Our planned 'first of the month' birding outing took place despite the bitterly cold NE wind from Siberia. Nothing to see at Harpley Cottages, breakfast at Abbey Farm where 2 Little Owls huddled in the base of the fallen oak. Pam spotted a Common Buzzard on the ground feeding on carrion in a field to the right of the hide. Looking for the finch flock present last month, we stopped to look at the scruffy barn area opposite the farmyard entrance.A bare tree just showing to the right of the building had Yellowhammers, Tree Sparrows, a Reed Bunting and Brambling amongst the Chaffinches. Excellent.
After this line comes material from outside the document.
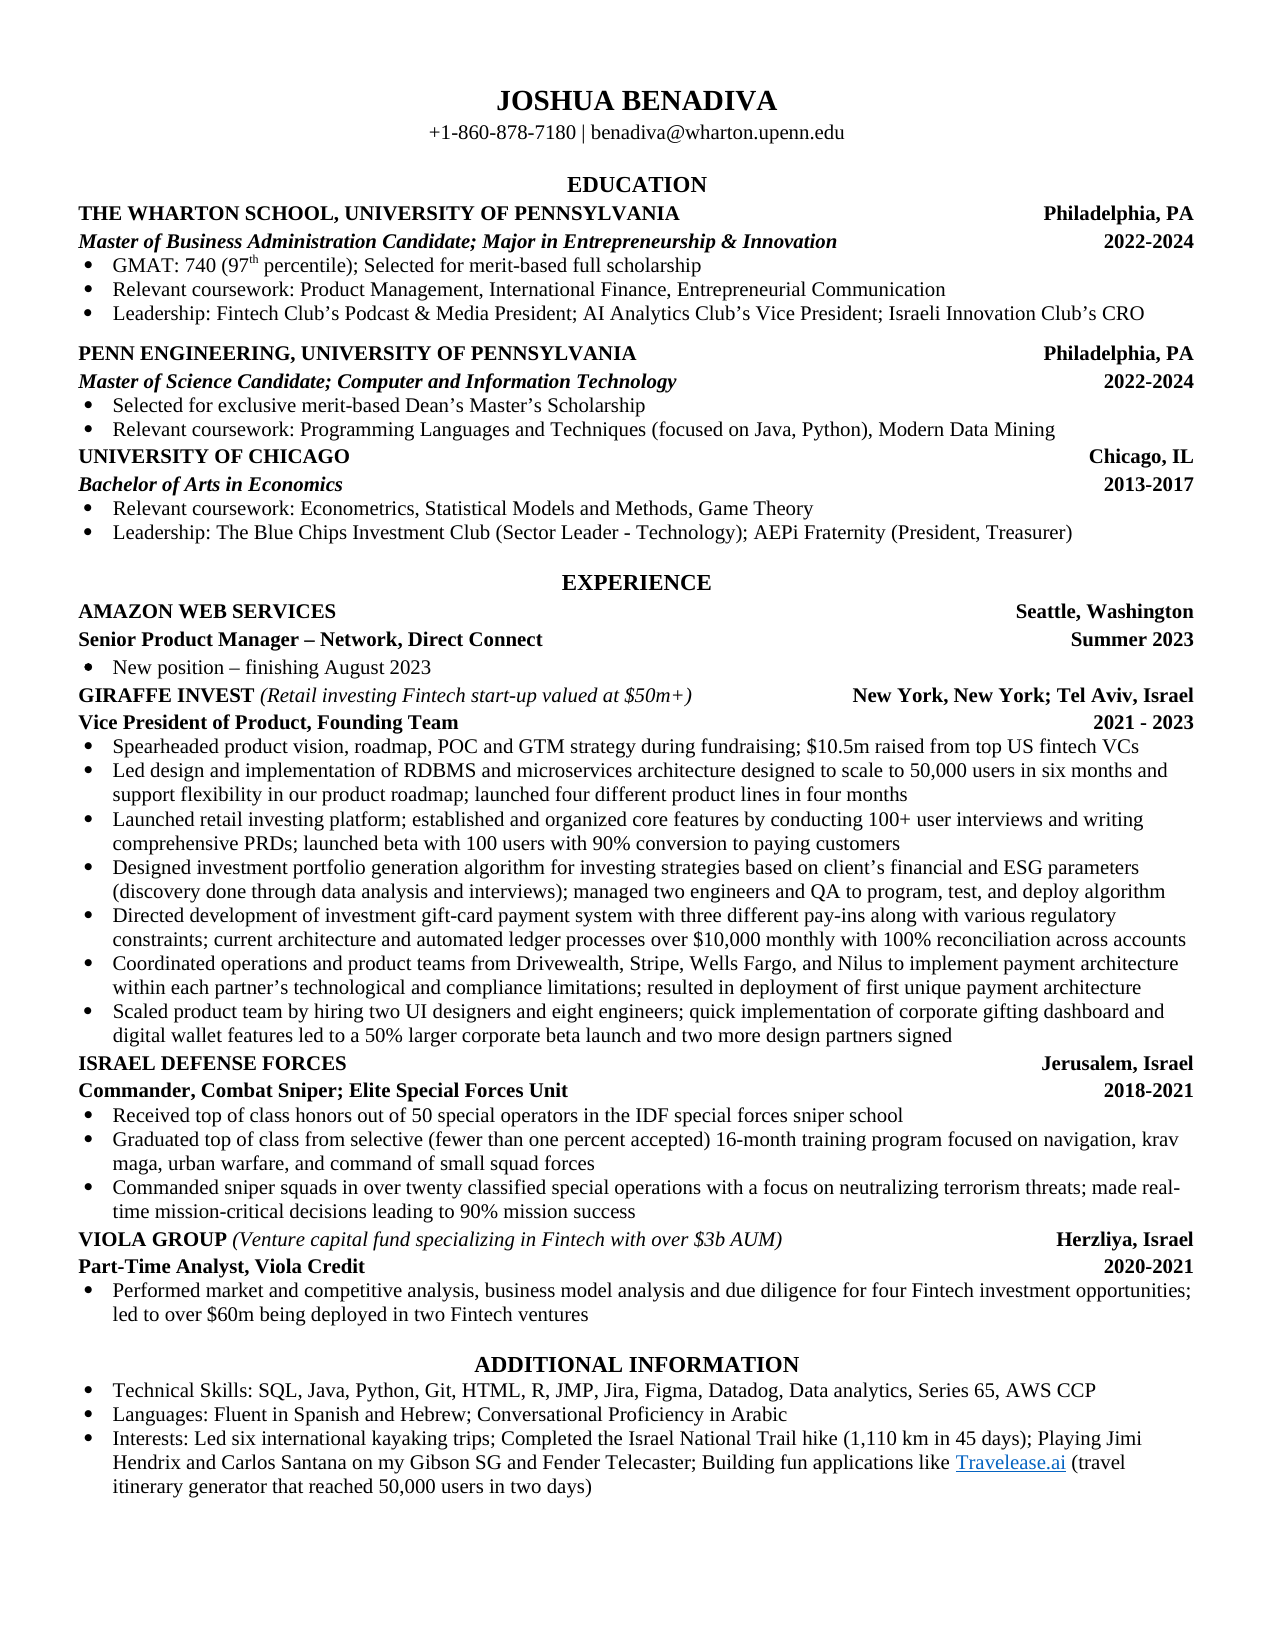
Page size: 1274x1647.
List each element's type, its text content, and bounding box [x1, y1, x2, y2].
The orchards on the way to West Newton held a flock of over a hundred Fieldfare and the odd Redwing. Soon after passing West Newton village, a pager message informed us that the Great Grey Shrike was showing just down the road at Dersingham Bog. No parking room so, on the verge again. Nothing at all in the approach woods and no sign of the Shrike either. An older man who puffed up the steps told us that he'd been in the area when the news came through and he hadn't seen the bird.
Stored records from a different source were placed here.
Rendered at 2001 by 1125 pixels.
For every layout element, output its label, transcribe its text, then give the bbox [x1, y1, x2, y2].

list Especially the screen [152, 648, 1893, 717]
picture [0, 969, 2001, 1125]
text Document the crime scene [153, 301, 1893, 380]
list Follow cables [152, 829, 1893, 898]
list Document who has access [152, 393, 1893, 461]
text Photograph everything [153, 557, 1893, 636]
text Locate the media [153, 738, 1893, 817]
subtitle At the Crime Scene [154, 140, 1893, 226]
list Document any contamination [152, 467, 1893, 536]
On to Snettisham RSPB where we saw 3 Scaup on the first pit, 1 female and 2 immature males. A good start. Hardly had we driven onto the raised causeway than we were engulfed in a heavy snow shower which made viewing impossible so we beat a hasty retreat.
Another heavy snow shower at Hunstanton cliffs which we watched sweeping from the north east across the Wash. Common and Velvet Scoter were identified before the snow obliterated the view. Making our way along the north coast with no further walks and just two stops at Brancaster Staithe and Cley visitor centre to view the marshes, we were home by 2.20 out since 7.30. Considering the weather and the hours spent, the day's total of 88 species was amazing.
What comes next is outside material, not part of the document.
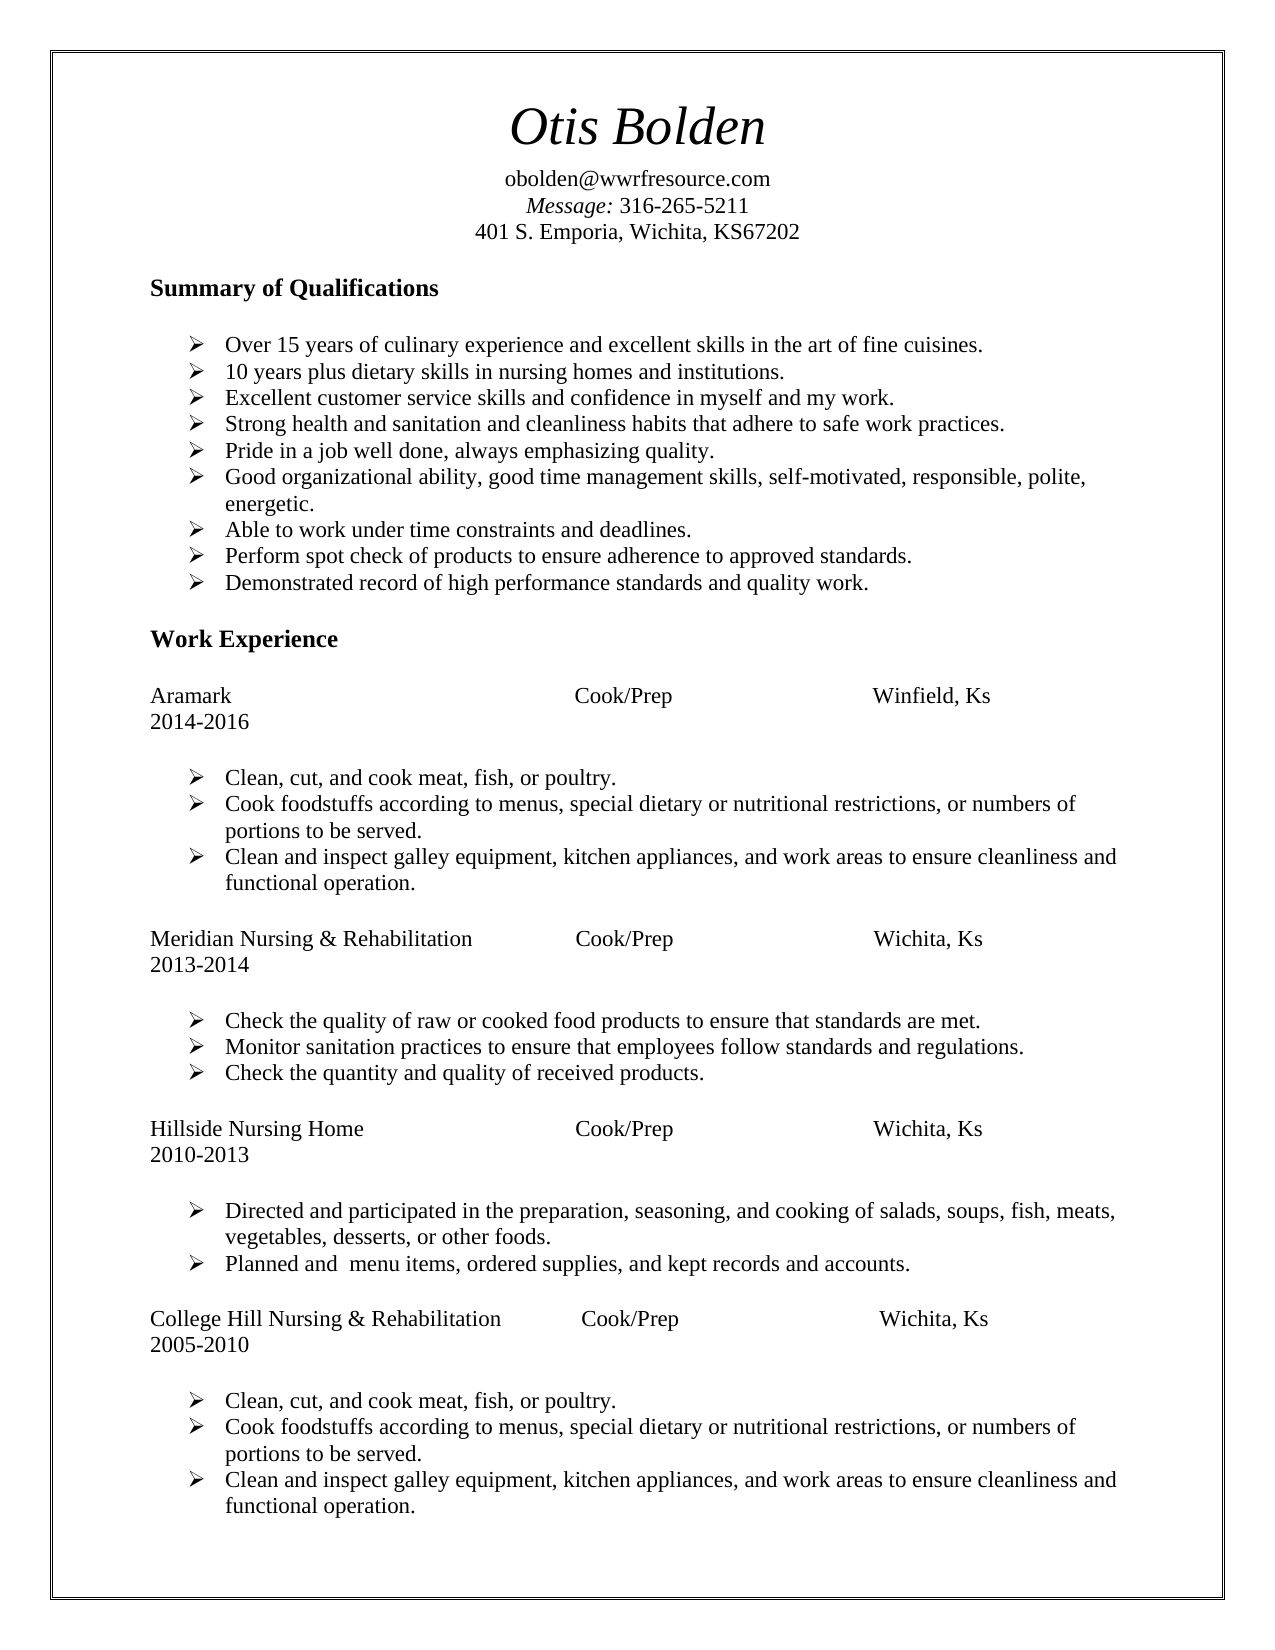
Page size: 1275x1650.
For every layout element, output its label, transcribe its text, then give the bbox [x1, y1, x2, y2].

A late morning drive to Winterton Beach via Horsey added 6 Common Cranes and a Gannet to the month list. Shopping in North Walsham Sainsbury's added 3 Waxwings!
We're just in from 3 hours sitting in Fen Hide,Strumpshaw RSPB, freezing ! Pleasant chat with Pete Milford, Dave Holman and a couple of Great Yarmouth Bird Club members, including Judy, helped to pass the time as did three views of Bitterns flying, two of them in quick succession so different birds.One flight was for the full panorama of the extensive view from the hide across the reed bed. No Penduline Tit though. It seems to be ages since we were birding so it was nice to be out, the paths and hides there have been much improved since our last venture beyond the Reception hide.